Une mise en abîme dans l’œuvre d’Homère n’exclut pas une mise en perspective, c’est donc un message d’espérance et de volonté. Je pense que cette allégorie est le miroir de certains hommes qui sont aliénés parfois asservis par des désirs, des pulsions ou des passions passagers lors de leur errance, mais qui sont toujours agrippés dans leurs pensées à la femme essentielle, leur femme s’il se sont mariés d’amour, fussent-ils divorcés ou séparés ou bien à une femme primordiale qui adoucit leurs pensées, même absente. Le thème de l’absence plane dans cette œuvre génératrice d’une prison immatérielle derrière le grillage pour Pénélope, dans les aventures lointaines d’Ulysse sans navire pour le retour.

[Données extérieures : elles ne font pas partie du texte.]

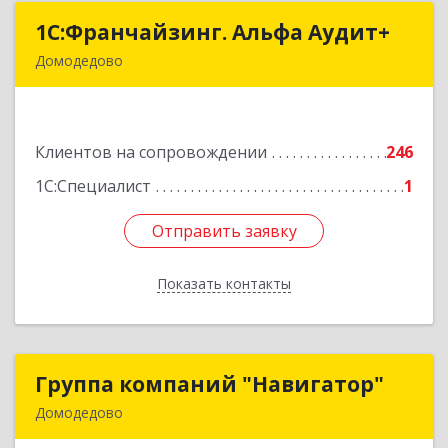
1С:Франчайзинг. Альфа Аудит+
1С:Франчайзинг. Альфа Аудит+
Домодедово
142001, Московская обл, Домодедово г,
Северный мкр, Каширское ш, дом № 7, оф.41
Клиентов на сопровождении
246
Подробнее
1С:Специалист
1
Отправить заявку
Отправить заявку
Показать контакты
Назад
Группа компаний "Навигатор"
Группа компаний "Навигатор"
Домодедово
142001, Московская обл, Домодедово г,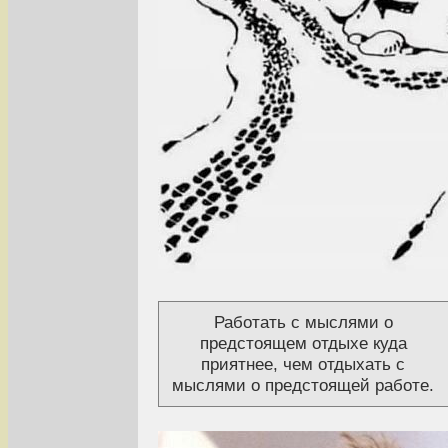
Работать с мыслями о
предстоящем отдыхе куда
приятнее, чем отдыхать с
мыслями о предстоящей работе.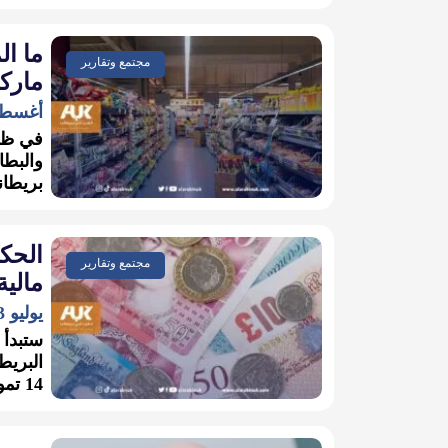
ما ال
مجتمع وتقارير
ماركت
أغسطس 16,
في ظل 
والبطا
بريطان
الحكو
مجتمع وتقارير
مالية ا
يوليو 13, 2022
ستبدأ 
البريط
14 تموز/ يوليو الحالي...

Le rapport père-fils m’a beaucoup ému, convoquant des souvenirs lorsque je lisais avec Adrien qui était en sixième des extraits de L’Odyssée d’Homère et notre repérage à l’époque des épithètes homériques qu’on peut retrouver dans beaucoup de récits à registre épique. Ce terme « épithète homérique » est désormais consacré et enseigné dans les cours de français. Homère s’est propagé un peu partout dans toutes les disciplines. Ce voyage initiatique fait écho au sujet de l’école normale supérieure suivant : « Nul ne voyage impunément, et tout voyage est un pèlerinage, un parcours intérieur qui ne peut laisser l’individu identique à lui-même. » Dans un des plus beaux films de guerre de Terrence Malick, Thin Red Line (La Ligne rouge), le colonel en charge de l’offensive américaine à la bataille de Guadalcanal contre l’armée impériale du Japon ordonne au capitaine au front avancé de conduire une attaque malgré les tergiversations de ce dernier. Le colonel, en télétransmission, cite Homère dans la façon de conduire les hommes au combat en rappelant au capitaine, qu’ils avaient étudié cette partie d’Homère à WestPoint (école qui forme les officiers de l’armée américaine-équivalente à l’école Saint-Cyr en France).